The biggest problem is that you assume that that "add" can be disambiguated with a type. It can't, because there are multiple flavors of "add" within each type. Floatint point adds have a rounding mode specification, while integer adds have an overflow behavior (saturate, fault, truncate, widen). To make that specification for any given op requires that the author, and later the generated code, assume a type for which the spec is meaningful. And if you make such a static assumption then you might as well put the type in the static opcode (addf vs addb vs addu vs ...) and omit it in the (expensive) metadata.

Then there's implementation. Real code has an immense number of silent type transformations, which would need to become explicit ops (to change the metadata), which would explode the code size, and add to the latency of a dataflow.

And there's hardware issues. For area reasons op kinds are grouped so that related operations are done by related hardware, known as a Functional Unit or FO: ALU, FPU, LSU, etc. Instruction parsing breaks the binary apart to determine which FU of the several available executes the particular instruction, and then routes the rest of the instruction to that FU where further decode and execution happen.
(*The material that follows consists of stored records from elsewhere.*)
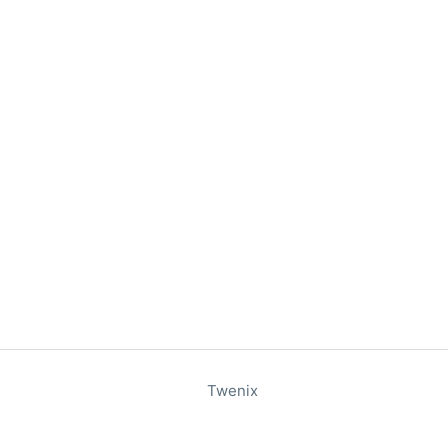
Twenix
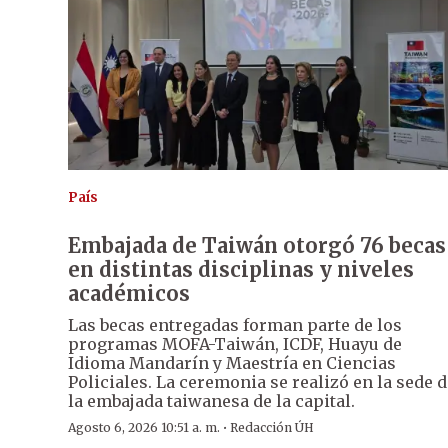
País
Embajada de Taiwán otorgó 76 becas
en distintas disciplinas y niveles
académicos
Las becas entregadas forman parte de los
programas MOFA-Taiwán, ICDF, Huayu de
Idioma Mandarín y Maestría en Ciencias
Policiales. La ceremonia se realizó en la sede 
la embajada taiwanesa de la capital.
·
Agosto 6, 2026 10:51 a. m.
Redacción ÚH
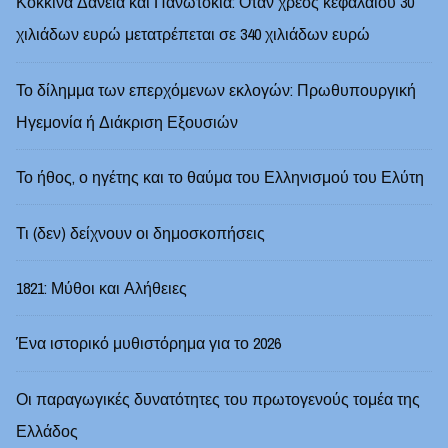
Κόκκινα Δάνεια και Πανωτόκια: Όταν χρέος κεφαλαίου 30
χιλιάδων ευρώ μετατρέπεται σε 340 χιλιάδων ευρώ
Το δίλημμα των επερχόμενων εκλογών: Πρωθυπουργική
Ηγεμονία ή Διάκριση Εξουσιών
Το ήθος, ο ηγέτης και το θαύμα του Ελληνισμού του Ελύτη
Τι (δεν) δείχνουν οι δημοσκοπήσεις
1821: Μύθοι και Αλήθειες
Ένα ιστορικό μυθιστόρημα για το 2026
Οι παραγωγικές δυνατότητες του πρωτογενούς τομέα της
Ελλάδος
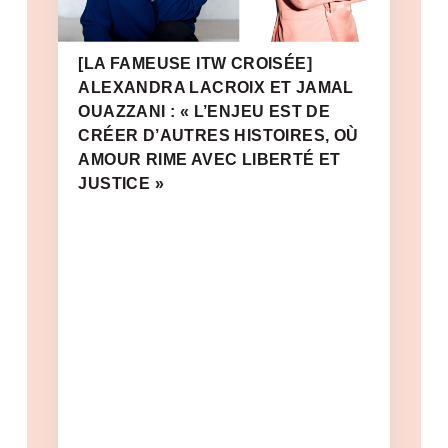
[LA FAMEUSE ITW CROISÉE]
ALEXANDRA LACROIX ET JAMAL
OUAZZANI : « L’ENJEU EST DE
CRÉER D’AUTRES HISTOIRES, OÙ
AMOUR RIME AVEC LIBERTÉ ET
JUSTICE »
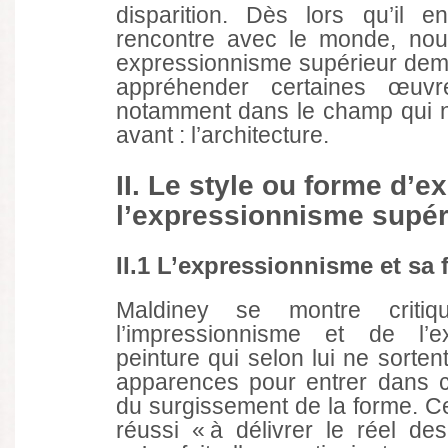
disparition. Dès lors qu’il 
rencontre avec le monde, no
expressionnisme supérieur dem
appréhender certaines œuvr
notamment dans le champ qui n
avant : l’architecture.
II. Le style ou forme d’e
l’expressionnisme supér
II.1 L’expressionnisme et sa
Maldiney se montre criti
l’impressionnisme et de l’e
peinture qui selon lui ne sorte
apparences pour entrer dans ce
du surgissement de la forme. C
réussi « à délivrer le réel d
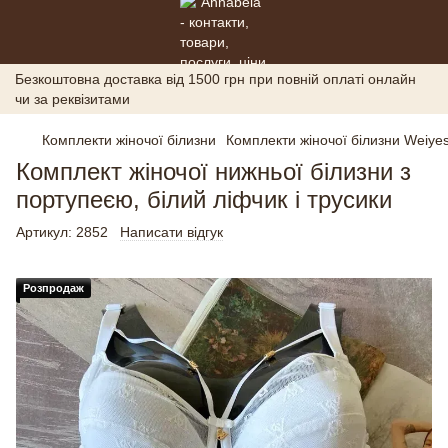
Безкоштовна доставка від 1500 грн при повній оплаті онлайн
чи за реквізитами
Комплекти жіночої білизни
Комплекти жіночої білизни Weiyes
Комплект жіночої нижньої білизни з
портупеєю, білий ліфчик і трусики
Артикул:
2852
Написати відгук
Розпродаж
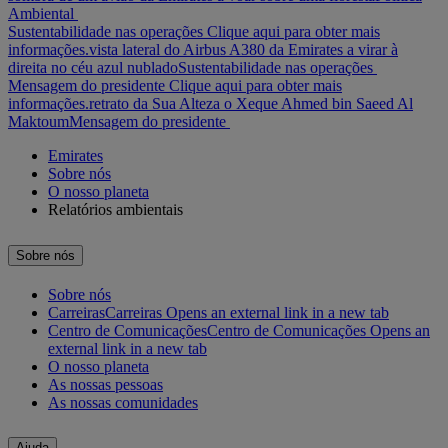
Ambiental
Sustentabilidade nas operações Clique aqui para obter mais
informações.
vista lateral do Airbus A380 da Emirates a virar à
direita no céu azul nublado
Sustentabilidade nas operações
Mensagem do presidente Clique aqui para obter mais
informações.
retrato da Sua Alteza o Xeque Ahmed bin Saeed Al
Maktoum
Mensagem do presidente
Emirates
Sobre nós
O nosso planeta
Relatórios ambientais
Sobre nós
Sobre nós
Carreiras
Carreiras Opens an external link in a new tab
Centro de Comunicações
Centro de Comunicações Opens an
external link in a new tab
O nosso planeta
As nossas pessoas
As nossas comunidades
Ajuda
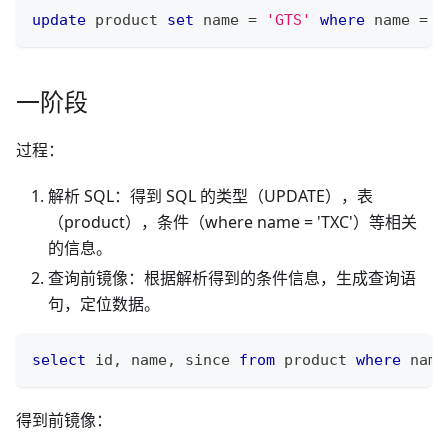
update
 product 
set
 name 
=
'GTS'
where
 name 
=
'
一阶段
过程：
解析 SQL：得到 SQL 的类型（UPDATE），表
（product），条件（where name = 'TXC'）等相关
的信息。
查询前镜像：根据解析得到的条件信息，生成查询语
句，定位数据。
select
 id
,
 name
,
 since 
from
 product 
where
 name
得到前镜像：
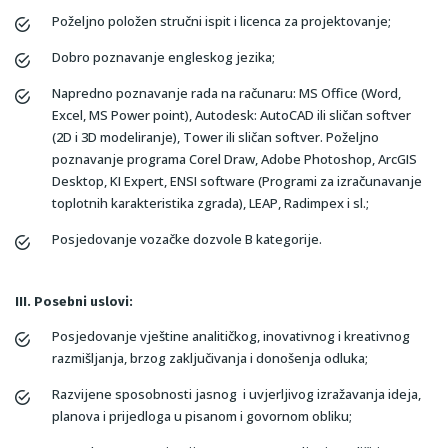
Poželjno položen stručni ispit i licenca za projektovanje;
Dobro poznavanje engleskog jezika;
Napredno poznavanje rada na računaru: MS Office (Word,
Excel, MS Power point), Autodesk: AutoCAD ili sličan softver
(2D i 3D modeliranje), Tower ili sličan softver. Poželjno
poznavanje programa Corel Draw, Adobe Photoshop, ArcGIS
Desktop, KI Expert, ENSI software (Programi za izračunavanje
toplotnih karakteristika zgrada), LEAP, Radimpex i sl.;
Posjedovanje vozačke dozvole B kategorije.
III. Posebni uslovi:
Posjedovanje vještine analitičkog, inovativnog i kreativnog
razmišljanja, brzog zaključivanja i donošenja odluka;
Razvijene sposobnosti jasnog i uvjerljivog izražavanja ideja,
planova i prijedloga u pisanom i govornom obliku;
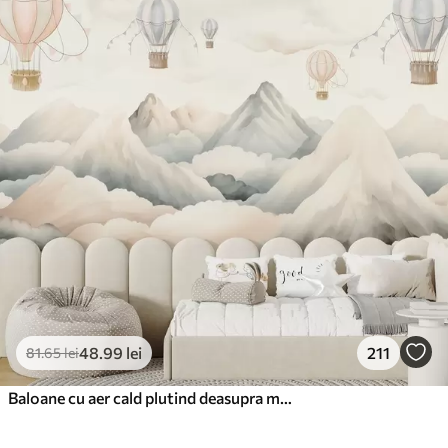
48
.99
lei
211
81
.65
lei
Baloane cu aer cald plutind deasupra munților în tonuri pastelate neutre și moi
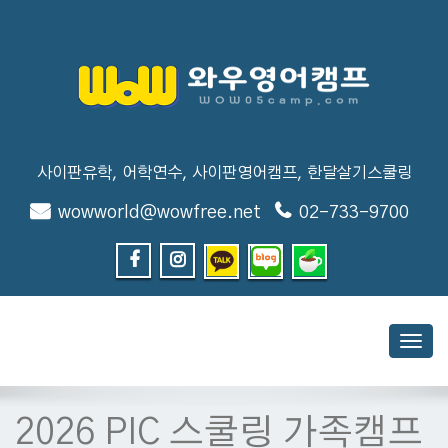
사이판유학, 어학연수, 사이판영어캠프, 한달살기스쿨링
wowworld@wowfree.net
02-733-9700
Toggl
navig
2026 PIC 스쿨링 가족캠프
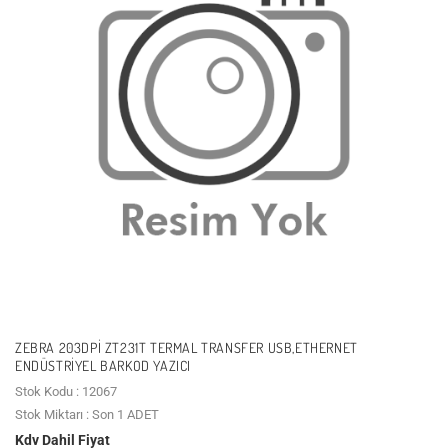
ZEBRA 203DPI ZT231T TERMAL TRANSFER USB,ETHERNET
ENDÜSTRIYEL BARKOD YAZICI
Stok Kodu : 12067
Stok Miktarı : Son 1 ADET
Kdv Dahil Fiyat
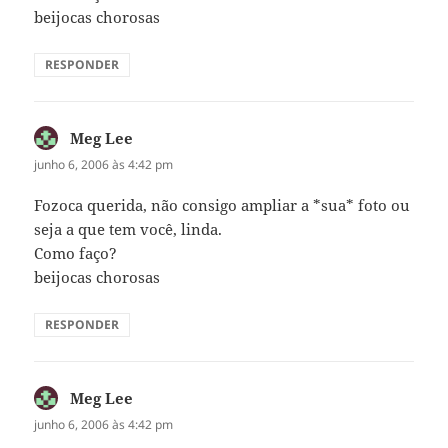
beijocas chorosas
RESPONDER
Meg Lee
disse:
junho 6, 2006 às 4:42 pm
Fozoca querida, não consigo ampliar a *sua* foto ou
seja a que tem você, linda.
Como faço?
beijocas chorosas
RESPONDER
Meg Lee
disse:
junho 6, 2006 às 4:42 pm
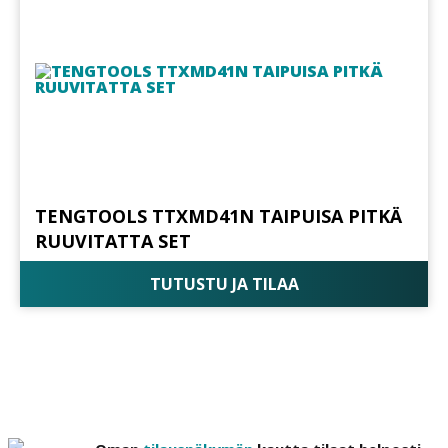
TENGTOOLS TTXMD41N TAIPUISA PITKÄ
RUUVITATTA SET
TUTUSTU JA TILAA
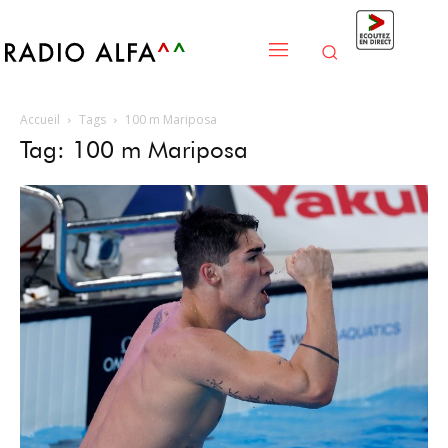
Accueil
Tags
100 m Mariposa
Tag: 100 m Mariposa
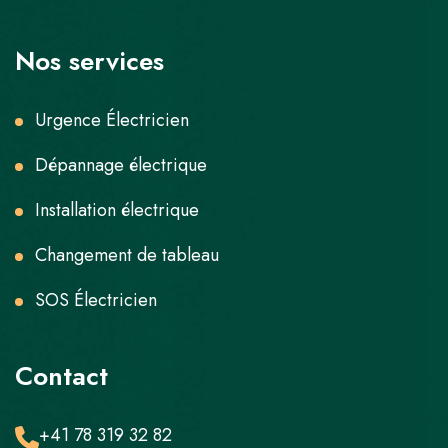
Nos services
Urgence Électricien
Dépannage électrique
Installation électrique
Changement de tableau
SOS Électricien
Contact
+41 78 319 32 82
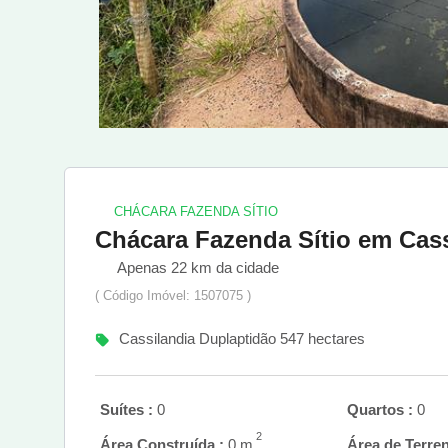
CHÁCARA FAZENDA SÍTIO
Chácara Fazenda Sítio em Cass
Apenas 22 km da cidade
( Código Imóvel: 1507075 )
Cassilandia Duplaptidão 547 hectares
Suítes :
0
Quartos :
0
2
Área Construída :
0 m
Área de Terren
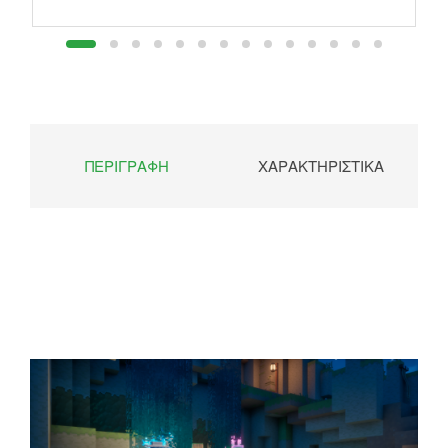
ΠΕΡΙΓΡΑΦΉ
ΧΑΡΑΚΤΗΡΙΣΤΙΚΆ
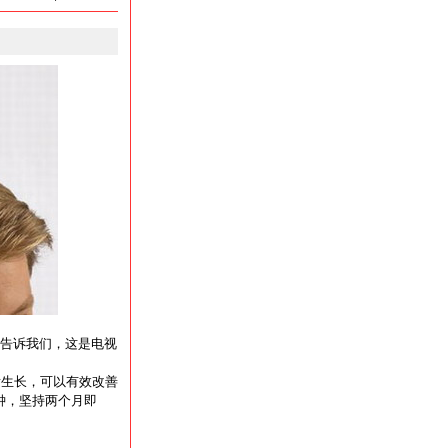
告诉我们，这是电视
发生长，可以有效改善
钟，坚持两个月即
However, the nature of what the ops are to do breaks apart naturally by type: integer operations go to the ALU and so on. In a static system, once the FU is decided the rest of decode and setup can be done in parallel with data argument fetch, using data paths that go only to the selected FU. In a type-dynamic system, the decoder could not choose the FU until the arguments had been fetched and the metadata examined, and then the lot including the args would be shipped to the FU. I think you can see that this would add at least a cycle to every operation; you probably cannot appreciate what the rat's nest it would make of data routing, but take my word that it;s bad.

Meta-typing looks plausible for single-issue when performance is not an issue. It doesn't work when there are large numbers of instructions being executed concurrently and performance matters.

So much for tutorial :-) I'm going to let this topic drop at this point.

Validark

I don't have a any ideas that would be a silver bullet to disambiguate between different overflow/rounding behaviors. You're right that you'd need at least some info bits either way.

However, with a little creativity and a 100% complete and total ignorance of how to implement hardware, I have a complete shot in the dark to take.

What if you could track the types in the decoder and leave them there? Is there any way you could perform like a type-transformation equivalent to the transformation the instructions do? E.g. if I have a vector and turn that into a bitmap, you could figure out what the resulting type is without needing to compute the actual answer. Then you could decide which functional unit to delegate instructions to in the decoder phase of the pipeline. Then, casts would exist solely in the decoder phase and would not need to take up precious functional units. It could theoretically affect how many instructions you can decode per cycle, but what kind of code have you seen that uses a ridiculous amount of casts between totally incompatible types? I doubt it would be much more common than explicit no-ops on the Mill. I know doubles get abused for NaN-tagging tricks, but I wonder if it's still possible there is a tradeoff that could be worth it if you can reduce the opcode space by another large factor. Maybe that would enable even more ops to be decoded simultaneously and it could pay for itself.